Following his rookie season in pro hockey, the Canucks made a great move by relocating their AHL club down the highway in Abbotsford. But still, Woo struggled to develop during the 2021-22 season. He finished his first two years AHL years with 70 games played, five goals and eight assists. There were flashes of physicality but it certainly wasn’t consistent in Woo’s first two AHL seasons.
Then came the 2022-23 season with the Abbotsford Canucks, where Woo became one of the most-trusted defencemen for head coach Jeremy Colliton.
“It was a big year mentally,” said Woo when asked about the 2022-23 season with Abbotsford. “After that first year in Abbotsford, I definitely got in my own head after preseason, thinking about too much but I went into last season with the mindset of ‘I was drafted there for a reason’ and to play that kind of hockey. I don’t think that I’ll be that offensive-minded defenseman in the NHL so I made sure to focus on my defensive game and the points ended up coming later on which it’s not something that I focused on, but I think it’s just one more part of my game that I was able to show towards the end.”

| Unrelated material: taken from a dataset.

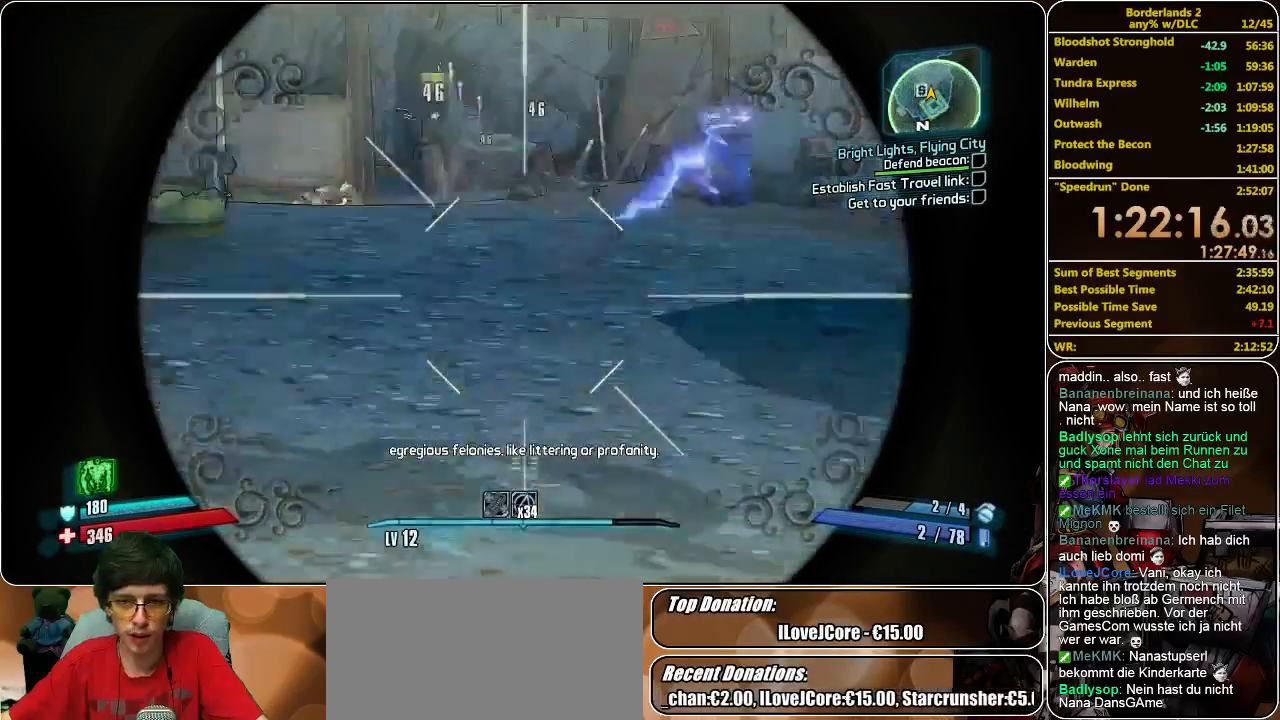
{"keys": [], "mouse": ["right"], "events": [[67, "mouse_left", "down"], [133, "mouse_left", "up"], [400, "mouse_left", "down"], [500, "mouse_left", "up"]]}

Woo got back to being tough to play against. It’s something that is difficult for players who are making the jump from junior to pro hockey and it makes sense. You go from being the oldest, biggest and strongest to the youngest, newest, and greenest. It takes time to build confidence in yourself, especially after the circumstances around you make it difficult to achieve your goals.
The 2022-23 season was huge for Woo. He was one of Abbotsford’s top penalty-killing defencemen, he was used on the power play at times, was a top-pairing right or left-shot defenceman and ended up being the leading goal scorer of all Abbotsford defencemen.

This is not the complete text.